─── Stored data ───

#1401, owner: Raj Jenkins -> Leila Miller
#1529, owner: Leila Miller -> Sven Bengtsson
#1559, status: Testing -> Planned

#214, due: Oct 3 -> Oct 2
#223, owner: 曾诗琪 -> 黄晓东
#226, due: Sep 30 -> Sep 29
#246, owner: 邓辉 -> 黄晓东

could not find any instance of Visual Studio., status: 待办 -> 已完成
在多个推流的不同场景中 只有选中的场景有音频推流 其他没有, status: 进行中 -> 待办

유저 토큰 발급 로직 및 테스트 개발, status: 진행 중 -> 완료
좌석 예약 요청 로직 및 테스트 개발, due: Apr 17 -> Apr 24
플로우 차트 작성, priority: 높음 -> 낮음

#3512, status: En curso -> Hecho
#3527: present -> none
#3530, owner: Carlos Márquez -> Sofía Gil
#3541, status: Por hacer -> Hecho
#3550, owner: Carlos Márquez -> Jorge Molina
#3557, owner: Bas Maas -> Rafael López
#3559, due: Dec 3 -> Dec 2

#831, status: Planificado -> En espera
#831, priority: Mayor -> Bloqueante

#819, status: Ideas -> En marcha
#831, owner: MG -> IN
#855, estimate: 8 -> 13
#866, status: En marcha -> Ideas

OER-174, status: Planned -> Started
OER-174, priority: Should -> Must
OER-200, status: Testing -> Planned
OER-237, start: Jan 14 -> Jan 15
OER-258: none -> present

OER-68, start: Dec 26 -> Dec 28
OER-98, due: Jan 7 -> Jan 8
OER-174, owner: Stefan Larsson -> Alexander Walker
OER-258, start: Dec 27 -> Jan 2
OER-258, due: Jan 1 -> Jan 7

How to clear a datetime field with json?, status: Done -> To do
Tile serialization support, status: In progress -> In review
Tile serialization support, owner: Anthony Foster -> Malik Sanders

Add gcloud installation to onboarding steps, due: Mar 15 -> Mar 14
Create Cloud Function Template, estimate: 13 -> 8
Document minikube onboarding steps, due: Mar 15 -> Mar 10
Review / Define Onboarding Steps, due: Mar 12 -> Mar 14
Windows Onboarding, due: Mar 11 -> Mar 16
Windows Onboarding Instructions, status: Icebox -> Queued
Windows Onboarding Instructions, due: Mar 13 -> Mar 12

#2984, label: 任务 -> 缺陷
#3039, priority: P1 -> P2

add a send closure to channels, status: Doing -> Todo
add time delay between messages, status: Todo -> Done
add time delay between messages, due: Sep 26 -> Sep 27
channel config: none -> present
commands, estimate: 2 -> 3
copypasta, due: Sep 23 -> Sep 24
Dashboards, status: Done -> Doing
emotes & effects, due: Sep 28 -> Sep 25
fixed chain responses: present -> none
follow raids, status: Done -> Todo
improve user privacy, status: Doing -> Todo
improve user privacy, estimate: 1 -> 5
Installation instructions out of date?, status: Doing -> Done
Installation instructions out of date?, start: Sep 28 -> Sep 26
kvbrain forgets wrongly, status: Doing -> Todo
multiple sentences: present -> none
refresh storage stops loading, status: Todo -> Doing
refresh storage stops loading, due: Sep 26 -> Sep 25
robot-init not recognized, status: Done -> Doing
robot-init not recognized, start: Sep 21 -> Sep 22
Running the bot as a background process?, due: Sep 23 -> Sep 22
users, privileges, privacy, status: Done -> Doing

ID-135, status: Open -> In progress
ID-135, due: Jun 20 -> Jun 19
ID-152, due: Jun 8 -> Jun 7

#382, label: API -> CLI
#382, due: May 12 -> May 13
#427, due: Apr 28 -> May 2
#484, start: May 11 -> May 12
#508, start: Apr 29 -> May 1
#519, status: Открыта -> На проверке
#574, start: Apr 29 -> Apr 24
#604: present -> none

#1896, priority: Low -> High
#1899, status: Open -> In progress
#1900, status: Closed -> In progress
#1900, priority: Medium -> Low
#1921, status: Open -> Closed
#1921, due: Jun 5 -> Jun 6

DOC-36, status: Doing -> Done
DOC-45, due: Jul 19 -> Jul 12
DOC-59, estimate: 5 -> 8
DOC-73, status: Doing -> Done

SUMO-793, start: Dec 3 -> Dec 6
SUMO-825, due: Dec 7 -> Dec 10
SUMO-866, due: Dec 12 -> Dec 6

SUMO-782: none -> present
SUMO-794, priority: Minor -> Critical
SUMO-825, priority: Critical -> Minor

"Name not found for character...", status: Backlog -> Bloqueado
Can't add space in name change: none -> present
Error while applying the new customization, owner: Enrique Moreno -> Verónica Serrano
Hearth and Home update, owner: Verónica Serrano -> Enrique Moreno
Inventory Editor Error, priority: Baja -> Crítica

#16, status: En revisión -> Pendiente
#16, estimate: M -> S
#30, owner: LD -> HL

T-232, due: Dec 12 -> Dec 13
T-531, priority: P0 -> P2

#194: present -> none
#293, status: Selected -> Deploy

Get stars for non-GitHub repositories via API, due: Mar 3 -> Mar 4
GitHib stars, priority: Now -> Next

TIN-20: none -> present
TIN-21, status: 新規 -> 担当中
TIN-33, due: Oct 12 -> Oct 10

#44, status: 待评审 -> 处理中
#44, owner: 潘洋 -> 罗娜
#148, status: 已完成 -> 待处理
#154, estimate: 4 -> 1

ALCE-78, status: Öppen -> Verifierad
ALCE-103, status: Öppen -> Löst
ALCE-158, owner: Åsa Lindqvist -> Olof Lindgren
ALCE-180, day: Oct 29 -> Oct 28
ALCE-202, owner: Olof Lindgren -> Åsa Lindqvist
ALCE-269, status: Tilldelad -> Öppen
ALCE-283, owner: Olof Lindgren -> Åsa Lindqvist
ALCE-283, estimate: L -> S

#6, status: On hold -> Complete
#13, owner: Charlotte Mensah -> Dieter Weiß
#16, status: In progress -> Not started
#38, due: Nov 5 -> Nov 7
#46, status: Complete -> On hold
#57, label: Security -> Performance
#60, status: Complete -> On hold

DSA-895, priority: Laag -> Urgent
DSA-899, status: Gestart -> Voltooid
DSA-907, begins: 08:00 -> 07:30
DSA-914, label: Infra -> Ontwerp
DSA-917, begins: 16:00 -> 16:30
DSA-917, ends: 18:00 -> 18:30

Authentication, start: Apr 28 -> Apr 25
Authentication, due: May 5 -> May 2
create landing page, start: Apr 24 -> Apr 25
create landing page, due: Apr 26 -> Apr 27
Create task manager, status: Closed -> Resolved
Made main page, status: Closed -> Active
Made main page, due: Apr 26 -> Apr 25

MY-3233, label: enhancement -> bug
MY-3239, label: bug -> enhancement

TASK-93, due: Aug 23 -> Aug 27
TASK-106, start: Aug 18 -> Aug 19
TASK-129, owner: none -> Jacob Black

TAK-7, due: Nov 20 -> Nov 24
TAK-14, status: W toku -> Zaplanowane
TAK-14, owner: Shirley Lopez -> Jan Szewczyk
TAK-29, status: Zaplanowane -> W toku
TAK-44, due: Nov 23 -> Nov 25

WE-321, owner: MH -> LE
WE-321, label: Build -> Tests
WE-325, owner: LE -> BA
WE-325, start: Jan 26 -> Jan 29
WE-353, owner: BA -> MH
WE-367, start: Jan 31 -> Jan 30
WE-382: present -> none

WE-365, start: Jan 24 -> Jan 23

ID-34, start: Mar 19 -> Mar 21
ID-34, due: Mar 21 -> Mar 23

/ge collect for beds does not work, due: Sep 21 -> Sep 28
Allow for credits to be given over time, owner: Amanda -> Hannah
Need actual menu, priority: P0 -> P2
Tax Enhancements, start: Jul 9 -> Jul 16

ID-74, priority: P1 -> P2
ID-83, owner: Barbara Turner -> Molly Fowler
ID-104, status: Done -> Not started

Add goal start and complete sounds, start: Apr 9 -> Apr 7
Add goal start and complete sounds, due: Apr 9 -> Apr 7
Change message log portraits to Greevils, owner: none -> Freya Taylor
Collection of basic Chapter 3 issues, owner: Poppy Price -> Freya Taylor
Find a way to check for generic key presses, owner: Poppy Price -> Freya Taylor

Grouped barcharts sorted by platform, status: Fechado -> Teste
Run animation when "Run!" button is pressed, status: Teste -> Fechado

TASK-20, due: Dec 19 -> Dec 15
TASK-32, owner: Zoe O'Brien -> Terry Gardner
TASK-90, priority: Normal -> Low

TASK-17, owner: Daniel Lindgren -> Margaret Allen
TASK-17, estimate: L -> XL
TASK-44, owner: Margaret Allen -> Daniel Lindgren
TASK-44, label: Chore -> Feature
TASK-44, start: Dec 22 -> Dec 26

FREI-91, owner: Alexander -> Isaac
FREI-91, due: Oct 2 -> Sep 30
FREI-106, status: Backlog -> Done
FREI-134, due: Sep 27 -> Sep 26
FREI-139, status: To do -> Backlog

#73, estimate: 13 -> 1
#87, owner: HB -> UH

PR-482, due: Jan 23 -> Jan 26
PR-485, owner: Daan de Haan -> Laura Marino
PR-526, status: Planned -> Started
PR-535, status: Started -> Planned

───

Where a line above holds the word "Olof", copy it.

> **Solution for this problem**
ALCE-158, owner: Åsa Lindqvist -> Olof Lindgren
ALCE-202, owner: Olof Lindgren -> Åsa Lindqvist
ALCE-283, owner: Olof Lindgren -> Åsa Lindqvist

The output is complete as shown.